Monica Weigle

One spring day in a home in the center of Ukraine a baby girl was born. As fragile as a tiny bird, but with a will as strong as steel, Irina (Juliana) entered this world early, at 27 weeks, weighing 950 grams (2lbs. 1oz.). After living in a loving, caring orphanage from the age of 3 months to 17 months, but receiving no additional care aside from basic needs being met, Juliana became an American citizen on October 7, 2004, the day her new life began. At the time she was not able to sit or crawl.

In November 2004 she was diagnosed as having mild cerebral palsy, resulting from premature birth. The following February she was accepted in the 'Lil Angels room at Helping Hand Children's Center. When tested at the age of 2 years old, she had the age equivalence of an 8 month old, but she had accomplished the ability to sit and scoot. Although every single therapist, teacher, and staff member who has worked with Juliana at Helping Hand has been excellent, her first physical therapist, Inna Swann, who is originally from Russia, was an absolutely perfect match for Juliana.

Under Ms.

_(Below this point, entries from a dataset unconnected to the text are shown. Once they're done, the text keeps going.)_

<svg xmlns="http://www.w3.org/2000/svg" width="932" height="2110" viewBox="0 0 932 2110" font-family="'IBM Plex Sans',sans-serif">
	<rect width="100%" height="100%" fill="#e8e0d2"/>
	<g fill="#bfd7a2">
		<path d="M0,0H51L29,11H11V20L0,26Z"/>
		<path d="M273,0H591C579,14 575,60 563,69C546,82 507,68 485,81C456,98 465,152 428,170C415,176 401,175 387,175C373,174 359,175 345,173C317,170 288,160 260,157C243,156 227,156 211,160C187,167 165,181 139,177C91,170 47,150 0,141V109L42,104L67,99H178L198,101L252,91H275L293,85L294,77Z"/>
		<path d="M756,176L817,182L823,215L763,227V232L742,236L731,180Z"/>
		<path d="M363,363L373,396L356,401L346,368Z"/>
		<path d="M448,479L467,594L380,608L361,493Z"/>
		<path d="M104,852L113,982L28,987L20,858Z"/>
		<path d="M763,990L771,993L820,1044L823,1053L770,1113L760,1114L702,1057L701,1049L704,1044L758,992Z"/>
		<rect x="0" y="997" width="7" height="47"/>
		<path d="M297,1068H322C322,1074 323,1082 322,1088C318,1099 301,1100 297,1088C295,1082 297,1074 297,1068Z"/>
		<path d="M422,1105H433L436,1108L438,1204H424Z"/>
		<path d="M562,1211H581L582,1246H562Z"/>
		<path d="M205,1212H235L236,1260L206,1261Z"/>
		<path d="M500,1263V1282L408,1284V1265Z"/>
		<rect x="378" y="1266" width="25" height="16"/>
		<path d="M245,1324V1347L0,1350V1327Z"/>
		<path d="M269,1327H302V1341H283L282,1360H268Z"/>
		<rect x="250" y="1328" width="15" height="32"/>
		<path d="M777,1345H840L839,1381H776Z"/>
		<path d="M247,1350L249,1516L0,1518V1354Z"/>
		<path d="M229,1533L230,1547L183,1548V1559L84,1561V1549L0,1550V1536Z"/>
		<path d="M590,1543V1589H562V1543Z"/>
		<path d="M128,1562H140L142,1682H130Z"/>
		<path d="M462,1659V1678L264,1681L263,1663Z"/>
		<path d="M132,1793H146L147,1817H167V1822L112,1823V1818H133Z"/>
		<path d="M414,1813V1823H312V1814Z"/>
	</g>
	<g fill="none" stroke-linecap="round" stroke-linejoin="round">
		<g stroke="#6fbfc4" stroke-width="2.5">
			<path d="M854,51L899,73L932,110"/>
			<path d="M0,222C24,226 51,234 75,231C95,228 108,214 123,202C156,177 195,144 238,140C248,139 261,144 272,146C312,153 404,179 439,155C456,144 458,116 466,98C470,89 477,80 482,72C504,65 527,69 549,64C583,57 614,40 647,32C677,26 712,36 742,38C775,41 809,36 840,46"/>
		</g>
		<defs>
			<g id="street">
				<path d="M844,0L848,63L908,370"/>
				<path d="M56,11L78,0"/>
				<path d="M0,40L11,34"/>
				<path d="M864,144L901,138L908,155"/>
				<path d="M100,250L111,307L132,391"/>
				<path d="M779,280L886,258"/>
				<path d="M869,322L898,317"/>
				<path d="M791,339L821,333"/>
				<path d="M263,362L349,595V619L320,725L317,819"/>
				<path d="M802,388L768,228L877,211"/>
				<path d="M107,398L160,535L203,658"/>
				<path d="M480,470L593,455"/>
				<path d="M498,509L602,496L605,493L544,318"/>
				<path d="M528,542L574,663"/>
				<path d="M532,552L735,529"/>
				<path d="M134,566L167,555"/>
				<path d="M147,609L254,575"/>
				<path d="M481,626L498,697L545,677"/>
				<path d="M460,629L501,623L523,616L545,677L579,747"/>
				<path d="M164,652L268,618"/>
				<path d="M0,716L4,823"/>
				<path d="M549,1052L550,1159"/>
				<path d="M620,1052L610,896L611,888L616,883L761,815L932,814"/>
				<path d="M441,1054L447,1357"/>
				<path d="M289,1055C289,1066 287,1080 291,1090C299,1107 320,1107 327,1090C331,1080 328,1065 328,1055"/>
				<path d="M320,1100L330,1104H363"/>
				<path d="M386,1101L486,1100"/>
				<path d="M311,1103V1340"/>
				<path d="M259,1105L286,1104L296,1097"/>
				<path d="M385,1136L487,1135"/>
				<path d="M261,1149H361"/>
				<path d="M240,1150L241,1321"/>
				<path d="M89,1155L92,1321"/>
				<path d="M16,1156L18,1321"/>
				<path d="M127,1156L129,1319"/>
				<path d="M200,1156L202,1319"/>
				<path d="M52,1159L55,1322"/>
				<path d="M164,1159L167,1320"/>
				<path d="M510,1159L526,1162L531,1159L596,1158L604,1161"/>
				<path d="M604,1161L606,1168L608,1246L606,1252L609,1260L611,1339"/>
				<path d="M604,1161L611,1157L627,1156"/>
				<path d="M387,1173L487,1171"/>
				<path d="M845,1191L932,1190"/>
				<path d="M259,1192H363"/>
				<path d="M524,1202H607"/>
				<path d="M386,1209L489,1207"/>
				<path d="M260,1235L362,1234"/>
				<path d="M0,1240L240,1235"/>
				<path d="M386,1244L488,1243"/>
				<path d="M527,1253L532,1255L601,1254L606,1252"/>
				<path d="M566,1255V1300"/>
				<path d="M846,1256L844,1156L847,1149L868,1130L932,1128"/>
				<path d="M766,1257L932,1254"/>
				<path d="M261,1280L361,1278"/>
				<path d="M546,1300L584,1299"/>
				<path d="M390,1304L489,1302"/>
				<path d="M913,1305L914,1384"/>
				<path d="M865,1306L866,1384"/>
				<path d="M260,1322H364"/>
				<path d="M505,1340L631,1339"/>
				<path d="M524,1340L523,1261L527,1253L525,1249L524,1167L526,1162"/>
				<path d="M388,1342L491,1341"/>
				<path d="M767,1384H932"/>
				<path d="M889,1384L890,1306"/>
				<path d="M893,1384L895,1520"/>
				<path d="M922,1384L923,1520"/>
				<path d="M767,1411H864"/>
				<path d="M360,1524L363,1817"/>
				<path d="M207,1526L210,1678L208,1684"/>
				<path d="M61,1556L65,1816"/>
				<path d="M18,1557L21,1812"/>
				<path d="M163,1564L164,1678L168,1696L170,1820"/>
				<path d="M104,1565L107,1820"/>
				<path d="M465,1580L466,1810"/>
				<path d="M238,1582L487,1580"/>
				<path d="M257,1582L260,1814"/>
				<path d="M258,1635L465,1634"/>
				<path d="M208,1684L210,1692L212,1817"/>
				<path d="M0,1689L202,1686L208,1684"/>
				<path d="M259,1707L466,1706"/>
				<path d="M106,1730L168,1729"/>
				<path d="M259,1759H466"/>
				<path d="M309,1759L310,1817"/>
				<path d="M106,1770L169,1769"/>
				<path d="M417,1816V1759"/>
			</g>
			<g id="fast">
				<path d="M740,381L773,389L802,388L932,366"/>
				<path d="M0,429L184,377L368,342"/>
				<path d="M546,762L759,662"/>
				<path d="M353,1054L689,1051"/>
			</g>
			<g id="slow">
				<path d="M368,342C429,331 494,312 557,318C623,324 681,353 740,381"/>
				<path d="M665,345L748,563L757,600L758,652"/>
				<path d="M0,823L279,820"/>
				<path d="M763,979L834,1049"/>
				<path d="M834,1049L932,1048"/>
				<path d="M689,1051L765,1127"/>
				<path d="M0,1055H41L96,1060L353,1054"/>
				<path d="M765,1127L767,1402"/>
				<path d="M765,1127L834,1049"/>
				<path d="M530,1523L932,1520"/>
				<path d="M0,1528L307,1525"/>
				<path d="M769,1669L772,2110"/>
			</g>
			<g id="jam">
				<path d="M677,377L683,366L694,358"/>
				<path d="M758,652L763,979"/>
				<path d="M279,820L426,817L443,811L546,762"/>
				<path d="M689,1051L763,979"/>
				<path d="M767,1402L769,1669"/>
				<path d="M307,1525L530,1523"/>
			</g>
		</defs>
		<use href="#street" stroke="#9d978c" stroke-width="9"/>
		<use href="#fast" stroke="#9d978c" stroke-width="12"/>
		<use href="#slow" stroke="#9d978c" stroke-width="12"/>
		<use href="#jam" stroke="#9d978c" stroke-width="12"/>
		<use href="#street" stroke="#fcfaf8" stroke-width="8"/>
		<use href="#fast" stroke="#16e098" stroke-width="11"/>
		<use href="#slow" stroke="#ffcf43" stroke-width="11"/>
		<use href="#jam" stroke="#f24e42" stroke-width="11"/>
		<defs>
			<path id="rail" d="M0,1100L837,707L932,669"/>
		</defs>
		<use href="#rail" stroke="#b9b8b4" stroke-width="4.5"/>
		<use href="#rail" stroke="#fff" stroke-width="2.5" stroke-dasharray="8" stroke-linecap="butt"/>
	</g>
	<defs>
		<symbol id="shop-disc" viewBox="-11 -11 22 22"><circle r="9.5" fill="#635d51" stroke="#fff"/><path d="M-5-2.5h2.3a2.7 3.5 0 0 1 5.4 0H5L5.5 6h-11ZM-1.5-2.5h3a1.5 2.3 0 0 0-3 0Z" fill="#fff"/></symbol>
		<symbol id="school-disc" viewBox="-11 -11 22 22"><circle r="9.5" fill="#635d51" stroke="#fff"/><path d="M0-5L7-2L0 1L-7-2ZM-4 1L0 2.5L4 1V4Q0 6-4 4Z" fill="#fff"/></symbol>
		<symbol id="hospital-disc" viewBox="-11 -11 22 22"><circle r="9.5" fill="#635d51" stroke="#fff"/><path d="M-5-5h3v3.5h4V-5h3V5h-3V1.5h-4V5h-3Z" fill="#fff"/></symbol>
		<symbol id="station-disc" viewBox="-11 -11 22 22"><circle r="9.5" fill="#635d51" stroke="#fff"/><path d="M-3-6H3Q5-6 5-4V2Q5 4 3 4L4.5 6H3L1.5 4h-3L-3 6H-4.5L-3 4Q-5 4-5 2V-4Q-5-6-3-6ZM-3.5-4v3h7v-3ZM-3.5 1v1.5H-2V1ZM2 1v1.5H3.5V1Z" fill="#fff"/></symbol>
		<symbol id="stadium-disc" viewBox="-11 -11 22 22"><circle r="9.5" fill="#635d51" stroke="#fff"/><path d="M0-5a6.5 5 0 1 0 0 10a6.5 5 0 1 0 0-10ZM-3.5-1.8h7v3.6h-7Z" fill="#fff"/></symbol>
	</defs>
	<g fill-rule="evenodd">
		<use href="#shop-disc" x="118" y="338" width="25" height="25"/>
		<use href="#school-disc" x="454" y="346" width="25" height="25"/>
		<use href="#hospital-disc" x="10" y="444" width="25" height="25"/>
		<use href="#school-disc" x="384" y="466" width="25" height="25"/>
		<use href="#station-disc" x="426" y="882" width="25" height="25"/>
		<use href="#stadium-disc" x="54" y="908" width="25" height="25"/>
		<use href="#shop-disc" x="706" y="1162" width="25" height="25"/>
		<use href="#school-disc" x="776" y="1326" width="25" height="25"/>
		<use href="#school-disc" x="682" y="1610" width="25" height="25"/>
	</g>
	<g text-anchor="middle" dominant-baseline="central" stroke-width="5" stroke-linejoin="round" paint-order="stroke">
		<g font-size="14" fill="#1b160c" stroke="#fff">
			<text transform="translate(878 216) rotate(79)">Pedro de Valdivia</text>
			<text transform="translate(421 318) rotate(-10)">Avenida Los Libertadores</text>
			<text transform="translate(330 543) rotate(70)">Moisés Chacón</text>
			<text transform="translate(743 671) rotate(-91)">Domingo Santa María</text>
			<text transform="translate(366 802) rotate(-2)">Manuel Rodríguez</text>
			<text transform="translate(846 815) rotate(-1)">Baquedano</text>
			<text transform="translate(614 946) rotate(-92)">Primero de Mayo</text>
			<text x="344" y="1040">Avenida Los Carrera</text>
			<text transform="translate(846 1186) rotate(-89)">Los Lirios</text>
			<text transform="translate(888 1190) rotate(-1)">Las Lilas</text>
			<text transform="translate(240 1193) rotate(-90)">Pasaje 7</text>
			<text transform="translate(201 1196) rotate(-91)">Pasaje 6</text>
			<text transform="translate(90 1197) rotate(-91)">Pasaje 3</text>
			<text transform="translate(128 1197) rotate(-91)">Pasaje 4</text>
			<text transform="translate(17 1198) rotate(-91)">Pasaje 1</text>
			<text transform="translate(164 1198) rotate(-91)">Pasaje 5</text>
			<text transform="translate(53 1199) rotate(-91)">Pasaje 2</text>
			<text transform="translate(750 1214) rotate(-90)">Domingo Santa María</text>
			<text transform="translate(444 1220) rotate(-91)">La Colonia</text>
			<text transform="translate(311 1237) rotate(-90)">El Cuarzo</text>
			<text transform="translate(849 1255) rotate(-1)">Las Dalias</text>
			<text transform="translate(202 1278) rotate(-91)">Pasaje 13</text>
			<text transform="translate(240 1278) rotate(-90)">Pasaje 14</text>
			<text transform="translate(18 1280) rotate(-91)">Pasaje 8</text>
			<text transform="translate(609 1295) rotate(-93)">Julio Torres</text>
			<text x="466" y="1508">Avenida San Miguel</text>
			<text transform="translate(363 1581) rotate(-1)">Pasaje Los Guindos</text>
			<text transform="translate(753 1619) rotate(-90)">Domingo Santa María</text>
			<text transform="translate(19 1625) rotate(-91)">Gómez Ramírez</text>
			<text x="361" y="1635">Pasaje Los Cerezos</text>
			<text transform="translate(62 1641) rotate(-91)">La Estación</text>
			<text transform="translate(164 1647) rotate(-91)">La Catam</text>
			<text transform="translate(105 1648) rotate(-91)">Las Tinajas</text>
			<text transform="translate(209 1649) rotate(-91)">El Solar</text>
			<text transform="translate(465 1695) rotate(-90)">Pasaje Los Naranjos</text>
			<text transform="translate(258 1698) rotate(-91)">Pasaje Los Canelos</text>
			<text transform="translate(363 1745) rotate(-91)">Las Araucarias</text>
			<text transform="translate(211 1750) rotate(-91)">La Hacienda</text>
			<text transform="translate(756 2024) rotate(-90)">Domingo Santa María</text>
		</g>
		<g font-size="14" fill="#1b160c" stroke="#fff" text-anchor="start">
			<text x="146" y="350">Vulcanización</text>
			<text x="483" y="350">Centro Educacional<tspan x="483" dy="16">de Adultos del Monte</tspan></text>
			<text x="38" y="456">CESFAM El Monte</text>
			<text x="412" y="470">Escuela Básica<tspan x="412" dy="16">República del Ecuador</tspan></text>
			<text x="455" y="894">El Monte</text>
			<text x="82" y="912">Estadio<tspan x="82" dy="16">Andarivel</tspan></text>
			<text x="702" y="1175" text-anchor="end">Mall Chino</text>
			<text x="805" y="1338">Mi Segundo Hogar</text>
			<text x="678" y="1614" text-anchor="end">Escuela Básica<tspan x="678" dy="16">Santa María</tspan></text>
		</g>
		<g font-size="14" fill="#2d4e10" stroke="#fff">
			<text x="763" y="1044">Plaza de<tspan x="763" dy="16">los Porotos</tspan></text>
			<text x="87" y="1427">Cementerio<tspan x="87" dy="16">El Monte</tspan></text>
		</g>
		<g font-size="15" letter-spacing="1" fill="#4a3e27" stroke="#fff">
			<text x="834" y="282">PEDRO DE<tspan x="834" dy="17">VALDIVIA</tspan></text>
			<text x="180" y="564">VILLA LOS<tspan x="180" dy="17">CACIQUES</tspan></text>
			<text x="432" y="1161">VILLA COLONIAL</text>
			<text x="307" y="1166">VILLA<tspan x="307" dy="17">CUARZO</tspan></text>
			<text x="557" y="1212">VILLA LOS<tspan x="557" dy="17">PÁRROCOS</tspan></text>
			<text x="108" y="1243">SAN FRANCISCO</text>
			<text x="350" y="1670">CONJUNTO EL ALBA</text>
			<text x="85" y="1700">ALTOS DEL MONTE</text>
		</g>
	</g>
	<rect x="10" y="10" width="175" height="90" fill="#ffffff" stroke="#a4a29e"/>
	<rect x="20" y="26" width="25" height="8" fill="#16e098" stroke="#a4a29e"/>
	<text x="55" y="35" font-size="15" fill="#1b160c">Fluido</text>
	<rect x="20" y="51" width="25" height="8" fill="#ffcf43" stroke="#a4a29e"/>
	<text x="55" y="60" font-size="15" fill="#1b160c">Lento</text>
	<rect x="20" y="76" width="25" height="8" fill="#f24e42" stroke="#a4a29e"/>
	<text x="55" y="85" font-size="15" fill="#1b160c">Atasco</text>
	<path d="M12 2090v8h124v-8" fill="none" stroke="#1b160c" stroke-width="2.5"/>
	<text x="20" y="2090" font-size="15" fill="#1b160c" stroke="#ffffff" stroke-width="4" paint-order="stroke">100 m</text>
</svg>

Inna's care, Juliana began increasing her lower body strength, which had been neglected for so long. WIth the aid of ankle-foot orthotics (AFOs) and a reverse walker, she became mobile. Ms. Inna moved to another state before she was able to witness Juliana taking her first steps unassisted at the age of 6. However, with the guidance of the knowledgeable ever-patient Ms. Sarah Sponenburg, Juliana is continuing to improve her balance and strength.

Considering the limitations resulting from premature birth, such as the inability to move her tongue laterally, coupled with the fact that Juliana had never heard the English language spoken until she was almost a year and a half, the progress she made as a result of speech therapy with Ms. Angie Shelton is amazing. She tested out of speech therapy before reaching kindergarten and now one would never guess English was not her first language.

Fine motor skills, such as using eating utensils and stringing beads, took a significant amount of effort but with Ms. Tara Everitt's positive encouragement, they became goals Juliana mastered. OT Margaret Fry took these skills to the next level, enabling Juliana to perform activities such as using scissors and dressing herself.

Holding and writing with a pencil was initially such a challenge for Juliana that it was physically painful. Consideration was given to alternatives such as using a special keyboard. However, through perseverance and under the guidance of OT Leslie Richardson, Juliana is now able to write legibly and without complaint.

During her annual check-up at the age of 4, after discussing the amount of therapy she was receiving at the time and the progress she had made, her pediatrician said that for patients with CP, other parts of the brain can take over the function of the damaged portion, but that can only happen with therapy. The reason she is doing so well is a direct result of the intense therapy she has received at Helping Hand.

While PT, OT and ST are significant, the teachers Juliana has had in each Helping Hand class have been caring, creative and supportive, and each played a key role in enabling her to now attend school in a regular classroom. The baby girl whose odds were stacked against her has blossomed into a beautiful, sweet child who rides horses, plays on a baseball team, performs with a dance team, practices ATA martial arts and is about to enter second grade. These activities are possible thanks to Helping Hand.